There are known example of things that are indeed DFSG-free

By what criterion do you decide that something is "indeed DFSG-free"?
If such a criterion existed, I'm sure we'd love to know about it. It
would make our lives on this list much simpler.

For the GFDL; I consider a GR-vote as a valid criterion.

The DFSG is subject to interpretation and it is not possible to decide all cases definitively by just reading the terms. Debian has set rules to decide if a work can or cannot be considered DFSG-free (ftp masters GR-vote); and these rules certainly does not include a consensus on Debian legal. The argument that many works in main are under the creative common license is a good one. One possibility is an error of the ftp masters (and a bug report should correct it); the other possibility is a conscientious decision and in this case it can be declared DFSG-free at least until this decision is validly reverted.

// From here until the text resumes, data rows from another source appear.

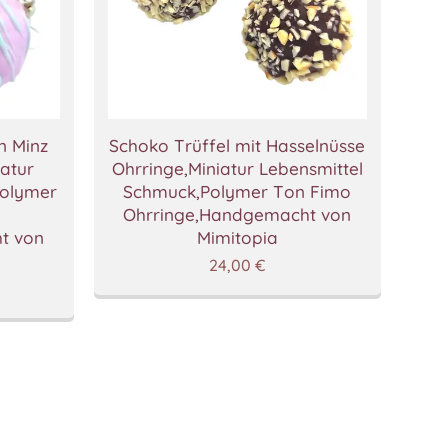
n Minz
Schoko Trüffel mit Hasselnüsse
iatur
Ohrringe,Miniatur Lebensmittel
Polymer
Schmuck,Polymer Ton Fimo
Ohrringe,Handgemacht von
t von
Mimitopia
24,00
€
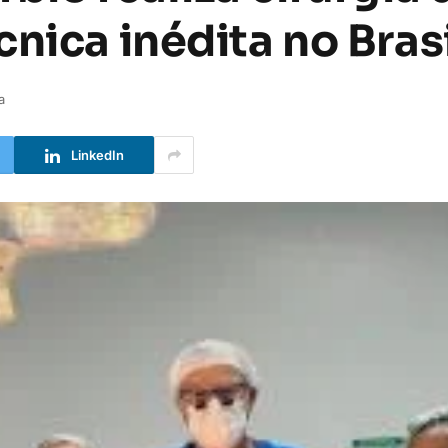
nica inédita no Bras
a
LinkedIn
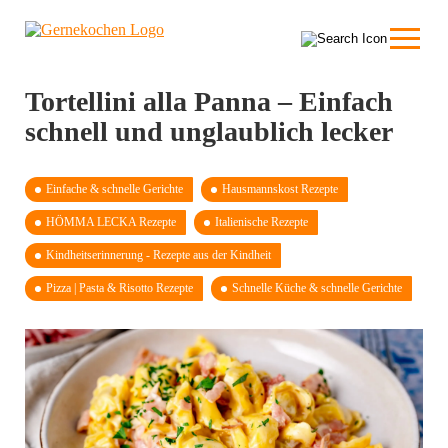
Tortellini alla Panna – Einfach
schnell und unglaublich lecker
Einfache & schnelle Gerichte
Hausmannskost Rezepte
HÖMMA LECKA Rezepte
Italienische Rezepte
Kindheits­erinnerung - Rezepte aus der Kindheit
Pizza | Pasta & Risotto Rezepte
Schnelle Küche & schnelle Gerichte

but were declared non-free by "consensus" on debian legal (the GFDL
without non modifiable section is an example).

Again, note that a GR vote only decides *what the Debian project will
or will not do*. Such a vote cannot declare a work DFSG-free; that is
a property of the work and its license terms, unaffected by the result
of a vote.


Please see

http://www.debian.org/News/2006/20060316

and the text of the GR-vote:

[...]
At the same time, we also consider that works licensed under the GNU Free Documentation License that include no invariant sections do fully meet the requirements of the Debian Free Software Guidelines.
[...]

This text leaves no doubt for me GFDL (without invariant section) it has been declared to follow the DFSG; this is indeed what the vote says.